Material and Methods

It was designed with a 3D design software phantom suitable to accommodate the balloon-shaped applicator used in IORT breast treatments performed with Axxent. The balloon is housed in the area where the tumor is removed. Dosimetry measurements can be made in vivo in the prescription area (with the detector attached to the balloon in the case of radiochromic films) and in the skin area, but not in the heart (left breast) or lung.

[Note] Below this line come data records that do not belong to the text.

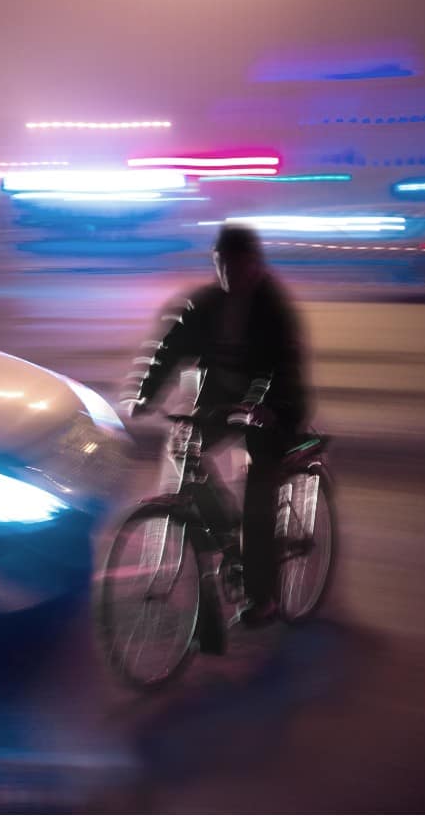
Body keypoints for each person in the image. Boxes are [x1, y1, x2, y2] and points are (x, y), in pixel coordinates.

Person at [121, 224, 309, 627]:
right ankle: (227, 532)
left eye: (237, 266)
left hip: (274, 410)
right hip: (221, 407)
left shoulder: (272, 309)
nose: (229, 275)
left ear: (255, 266)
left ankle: (263, 600)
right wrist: (145, 396)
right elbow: (169, 350)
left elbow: (283, 368)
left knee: (259, 498)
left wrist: (262, 406)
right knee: (185, 451)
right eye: (221, 265)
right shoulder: (205, 305)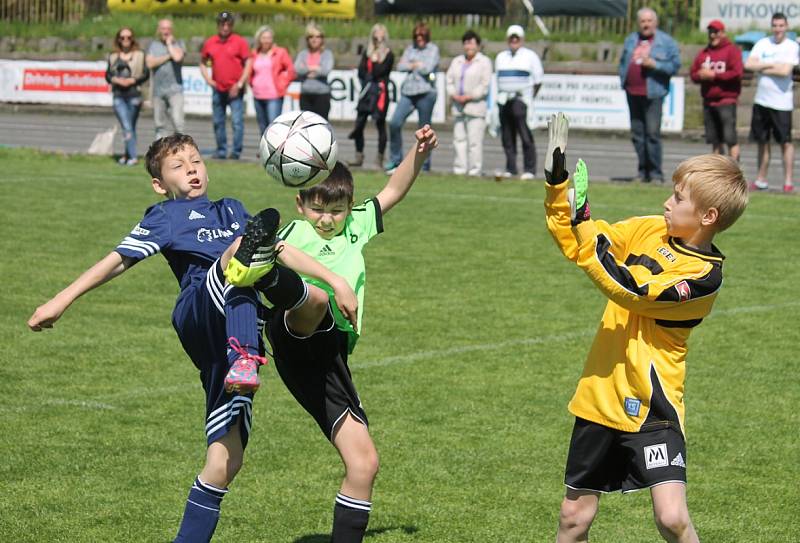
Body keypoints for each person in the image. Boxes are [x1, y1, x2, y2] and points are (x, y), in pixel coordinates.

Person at [27, 133, 358, 543]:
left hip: (232, 336)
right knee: (242, 263)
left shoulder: (231, 209)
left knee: (225, 459)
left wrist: (334, 280)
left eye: (196, 161)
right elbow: (118, 260)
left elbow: (281, 248)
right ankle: (245, 352)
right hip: (199, 309)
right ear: (159, 183)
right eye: (178, 166)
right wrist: (62, 300)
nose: (192, 170)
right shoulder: (165, 215)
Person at [542, 113, 748, 543]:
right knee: (572, 518)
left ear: (708, 215)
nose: (666, 204)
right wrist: (557, 185)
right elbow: (580, 242)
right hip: (600, 396)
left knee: (672, 518)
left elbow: (630, 289)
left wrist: (584, 223)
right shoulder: (651, 229)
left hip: (654, 407)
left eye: (678, 198)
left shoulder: (704, 278)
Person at [226, 127, 438, 543]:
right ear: (300, 203)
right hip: (293, 328)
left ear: (349, 206)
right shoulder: (292, 232)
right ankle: (260, 276)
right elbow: (270, 249)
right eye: (319, 209)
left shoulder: (357, 226)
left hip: (328, 359)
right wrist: (335, 281)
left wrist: (419, 151)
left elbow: (394, 189)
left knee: (364, 464)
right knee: (318, 299)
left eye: (337, 210)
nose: (327, 219)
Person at [619, 7, 681, 183]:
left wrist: (655, 64)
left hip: (654, 93)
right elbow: (622, 62)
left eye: (649, 21)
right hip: (632, 92)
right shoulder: (631, 39)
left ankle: (655, 173)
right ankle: (642, 172)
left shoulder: (666, 41)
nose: (646, 25)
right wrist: (623, 80)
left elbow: (675, 66)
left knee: (652, 134)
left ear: (656, 22)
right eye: (642, 21)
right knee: (637, 134)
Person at [744, 11, 799, 193]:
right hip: (762, 100)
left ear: (786, 27)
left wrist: (763, 66)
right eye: (775, 25)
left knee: (785, 142)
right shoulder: (762, 43)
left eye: (781, 25)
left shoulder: (792, 46)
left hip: (781, 103)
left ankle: (788, 180)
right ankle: (761, 179)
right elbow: (749, 64)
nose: (778, 29)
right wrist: (772, 65)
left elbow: (785, 71)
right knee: (762, 141)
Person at [385, 22, 439, 174]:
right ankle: (396, 160)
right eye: (416, 36)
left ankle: (425, 164)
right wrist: (416, 64)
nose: (419, 38)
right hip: (408, 92)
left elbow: (428, 67)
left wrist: (412, 64)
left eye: (422, 35)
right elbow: (401, 66)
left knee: (424, 130)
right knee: (395, 123)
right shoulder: (410, 48)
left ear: (427, 36)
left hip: (426, 93)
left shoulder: (433, 49)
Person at [491, 24, 543, 180]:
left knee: (525, 135)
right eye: (511, 38)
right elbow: (497, 79)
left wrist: (528, 97)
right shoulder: (501, 56)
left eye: (517, 38)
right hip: (503, 100)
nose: (514, 40)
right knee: (507, 136)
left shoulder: (530, 56)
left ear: (522, 39)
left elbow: (538, 80)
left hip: (521, 100)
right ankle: (511, 167)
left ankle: (530, 169)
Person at [690, 19, 743, 161]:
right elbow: (693, 73)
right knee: (715, 141)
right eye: (711, 32)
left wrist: (714, 75)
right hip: (709, 101)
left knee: (730, 138)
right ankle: (717, 177)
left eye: (716, 32)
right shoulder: (704, 53)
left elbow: (737, 73)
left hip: (726, 100)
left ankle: (735, 174)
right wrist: (701, 75)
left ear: (723, 33)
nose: (713, 35)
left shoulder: (732, 50)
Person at [201, 12, 252, 160]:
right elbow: (203, 62)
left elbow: (248, 62)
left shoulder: (239, 41)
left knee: (237, 122)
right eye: (222, 24)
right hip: (218, 88)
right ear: (218, 25)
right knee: (218, 121)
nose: (225, 27)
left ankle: (236, 152)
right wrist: (208, 80)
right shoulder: (210, 42)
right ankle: (221, 150)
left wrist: (241, 82)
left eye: (228, 24)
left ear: (232, 25)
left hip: (235, 88)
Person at [347, 23, 394, 169]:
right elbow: (361, 71)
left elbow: (380, 72)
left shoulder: (388, 54)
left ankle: (380, 158)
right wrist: (371, 60)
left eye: (381, 36)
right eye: (376, 36)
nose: (378, 39)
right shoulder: (367, 53)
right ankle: (359, 155)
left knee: (380, 124)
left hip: (380, 93)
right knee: (359, 123)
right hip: (367, 92)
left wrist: (375, 61)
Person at [445, 29, 492, 176]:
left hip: (476, 107)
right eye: (466, 43)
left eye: (471, 42)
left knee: (474, 141)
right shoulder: (457, 61)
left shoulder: (484, 62)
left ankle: (474, 170)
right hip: (458, 107)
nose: (468, 46)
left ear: (478, 45)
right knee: (459, 139)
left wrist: (469, 96)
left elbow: (485, 85)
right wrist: (454, 94)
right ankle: (459, 169)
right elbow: (449, 81)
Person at [106, 27, 149, 166]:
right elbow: (107, 75)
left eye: (129, 37)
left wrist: (133, 80)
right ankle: (133, 156)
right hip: (119, 95)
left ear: (133, 39)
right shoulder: (113, 56)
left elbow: (146, 74)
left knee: (130, 127)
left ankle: (127, 155)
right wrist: (116, 80)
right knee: (126, 125)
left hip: (134, 95)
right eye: (123, 37)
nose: (126, 40)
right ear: (118, 39)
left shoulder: (140, 54)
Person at [247, 25, 295, 139]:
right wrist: (252, 83)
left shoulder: (280, 52)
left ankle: (276, 150)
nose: (266, 40)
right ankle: (265, 149)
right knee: (262, 126)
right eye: (264, 38)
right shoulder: (254, 53)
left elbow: (291, 70)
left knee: (273, 126)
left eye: (269, 38)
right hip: (258, 95)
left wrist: (283, 84)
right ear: (259, 39)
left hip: (274, 96)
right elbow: (249, 71)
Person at [146, 19, 186, 140]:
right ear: (159, 30)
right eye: (163, 28)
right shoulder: (153, 45)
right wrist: (168, 56)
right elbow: (150, 63)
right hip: (158, 91)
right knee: (159, 124)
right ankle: (161, 151)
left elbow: (178, 57)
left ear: (172, 30)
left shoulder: (179, 43)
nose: (166, 31)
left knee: (178, 122)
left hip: (175, 90)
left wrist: (170, 44)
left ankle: (180, 149)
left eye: (168, 28)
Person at [294, 22, 334, 120]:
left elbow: (325, 70)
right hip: (305, 94)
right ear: (307, 39)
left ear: (322, 39)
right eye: (311, 36)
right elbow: (297, 69)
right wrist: (315, 67)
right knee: (306, 125)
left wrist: (307, 68)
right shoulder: (303, 54)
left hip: (322, 95)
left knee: (321, 124)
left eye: (317, 36)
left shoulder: (327, 54)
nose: (314, 39)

The phantom was been designed (fig 1) in such a way that it can fit with the pieces of solid water (RW3) and be able to recreate the design to measure doses at the distances between the lung and the heart, as well as being able to add materials of different density to the complete design.
Doses to the patient''s lungs and heart were estimated from measurements of distances to these organs performed in a pre-treatment CT study.
The measurements were made with properly calibrated XR-RV3 radiochromic film scanning the films before and after irradiation following the triple channel method (radiochromic.com).
The phantom can accommodate balloons with a volume of 30 and 35 cc, which are the volumes most used in the treatment of patients (65% of cases), and for these cases were made the measures "pseudo in-vivo".
The simulated patients correspond to treatments of the upper quadrant, both internal and external.
The doses are estimated for the minimum distance at which the TPS tells us that the organ is located, so we would estimate the maximum dose to that organ.

Results

The results show the maximum doses calculated with radiochromic film for left lung and heart of 20 patients treated from the left breast measured retrospectively.
The data shown correspond to the average of these measures separated by applicator volume and treatment location (breast quadrant), since depending on the location the distance to the risk organs is different.

Conclusion

3D printing is a very useful tool for simulating in vivo dosimetry situations that cannot otherwise be accessed. The control of the density of the materials and the adaptation of the design to our needs are turning this technique into a fundamental ally of the medical physicist. In this case was possible to measure and verify the doses in lung and heart for IORT treatments. With a CT study of the patient we could measure a priori the doses in these organs to recommend a particular type of treatment.